3. The electric vehicle cabin heating system of claim 1, further comprising: a control unit and a sensing unit, wherein

the control unit is connected to the compressor, the first expansion unit, the second expansion unit and the sensing unit, respectively, and controls the rotation speed of the compressor and the opening degrees of the first expansion unit and the second expansion unit by means of a signal sent by the sensing unit.

4. The electric vehicle cabin heating system of claim 1, further comprising a plurality of the sensing units respectively disposed on the first refrigerant circuit and the second refrigerant circuit.

5. The electric vehicle cabin heating system of claim 4, wherein the sensing unit comprises: a first sensor, a second sensor and a third sensor; and

the first sensor is disposed between the gas-liquid separator and the compressor, the second sensor is disposed between the compressor and the first expansion unit, and the third sensor is disposed between the condenser and the second expansion unit.

6. The electric vehicle cabin heating system of claim 1, wherein the first expansion unit comprises: a first electronic expansion valve;

the first electronic expansion valve is disposed on the first refrigerant circuit and connected to the first refrigerant circuit in series;

the second expansion unit comprises: a second electronic expansion valve and a third electronic expansion valve; and

the second electronic expansion valve and the third electronic expansion valve are disposed on the second refrigerant circuit and connected to the second refrigerant circuit in series.

7. The electric vehicle cabin heating system of claim 1, further comprising: an air cycle unit,

the air cycle unit being disposed on one side of the condenser for cycling air in the cabin into the condenser for heating.

8. The electric vehicle cabin heating system of claim 7, wherein the air cycle unit is an air blower.

9. A control method for the electric vehicle cabin heating system of claim 1, wherein the cabin heating system comprises: a first refrigerant circuit and a second refrigerant circuit that are connected in parallel, a first expansion unit, a second expansion unit and a sensing unit being disposed on the first refrigerant circuit and the second refrigerant circuit, respectively, and wherein the control method comprises:

the first expansion unit and the second expansion unit receiving data fed back by the sensing unit;

performing determination according to the data; and

regulating the opening degrees of the first expansion unit and the second expansion unit according to a determination result.

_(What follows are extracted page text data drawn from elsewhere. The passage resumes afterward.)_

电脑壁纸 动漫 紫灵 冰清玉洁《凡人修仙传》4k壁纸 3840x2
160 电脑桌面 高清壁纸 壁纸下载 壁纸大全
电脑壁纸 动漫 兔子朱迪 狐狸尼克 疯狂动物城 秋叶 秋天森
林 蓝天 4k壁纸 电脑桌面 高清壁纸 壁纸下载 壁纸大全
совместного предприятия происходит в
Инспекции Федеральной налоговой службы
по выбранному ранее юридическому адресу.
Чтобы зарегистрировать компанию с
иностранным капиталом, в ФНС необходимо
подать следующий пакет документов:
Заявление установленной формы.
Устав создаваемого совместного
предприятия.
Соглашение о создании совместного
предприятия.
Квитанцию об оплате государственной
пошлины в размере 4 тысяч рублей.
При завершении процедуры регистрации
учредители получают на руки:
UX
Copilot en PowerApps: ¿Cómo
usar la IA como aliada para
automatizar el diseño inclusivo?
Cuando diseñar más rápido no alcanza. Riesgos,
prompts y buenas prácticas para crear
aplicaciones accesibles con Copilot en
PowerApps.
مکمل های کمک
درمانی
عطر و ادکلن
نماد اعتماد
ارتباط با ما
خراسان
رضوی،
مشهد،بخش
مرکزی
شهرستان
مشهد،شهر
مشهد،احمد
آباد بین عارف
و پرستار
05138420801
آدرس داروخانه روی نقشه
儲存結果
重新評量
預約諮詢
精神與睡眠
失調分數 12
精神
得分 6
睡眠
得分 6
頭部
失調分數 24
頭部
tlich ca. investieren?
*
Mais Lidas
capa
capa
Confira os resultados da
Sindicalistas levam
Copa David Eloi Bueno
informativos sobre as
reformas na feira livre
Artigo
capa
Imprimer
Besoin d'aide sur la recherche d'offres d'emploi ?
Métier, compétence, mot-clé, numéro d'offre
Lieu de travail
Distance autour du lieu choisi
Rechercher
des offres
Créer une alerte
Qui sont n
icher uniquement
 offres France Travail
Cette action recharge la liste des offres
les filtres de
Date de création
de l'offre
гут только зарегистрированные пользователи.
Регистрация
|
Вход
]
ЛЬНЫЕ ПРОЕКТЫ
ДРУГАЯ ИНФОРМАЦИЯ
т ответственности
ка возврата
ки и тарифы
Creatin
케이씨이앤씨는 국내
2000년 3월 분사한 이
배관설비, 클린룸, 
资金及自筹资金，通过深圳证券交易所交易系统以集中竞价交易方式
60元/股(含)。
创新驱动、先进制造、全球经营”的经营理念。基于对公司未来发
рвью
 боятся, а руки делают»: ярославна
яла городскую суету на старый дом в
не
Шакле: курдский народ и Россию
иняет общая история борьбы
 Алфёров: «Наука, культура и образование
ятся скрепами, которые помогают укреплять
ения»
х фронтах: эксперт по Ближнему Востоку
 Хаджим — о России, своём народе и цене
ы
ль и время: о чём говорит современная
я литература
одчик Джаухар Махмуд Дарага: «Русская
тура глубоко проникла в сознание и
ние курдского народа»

10. The control method of claim 9, wherein regulating the opening degrees of the first expansion unit and the second expansion unit according to a determination result comprises:

when a low pressure at an inlet of the compressor fed back by the first sensor is lower than a low-pressure target value, increasing the opening degree of the first electronic expansion valve, and otherwise decreasing it;

when a high pressure at an outlet of the compressor fed back by the second sensor is lower than a high-pressure target value, decreasing the opening degree of the third electronic expansion valve, and otherwise increasing it; and

when the refrigerant subcooling degree at the outlet of the condenser fed back by the third sensor is lower than a subcooling degree target value, decreasing the opening degree of the second electronic expansion valve, and otherwise increasing it.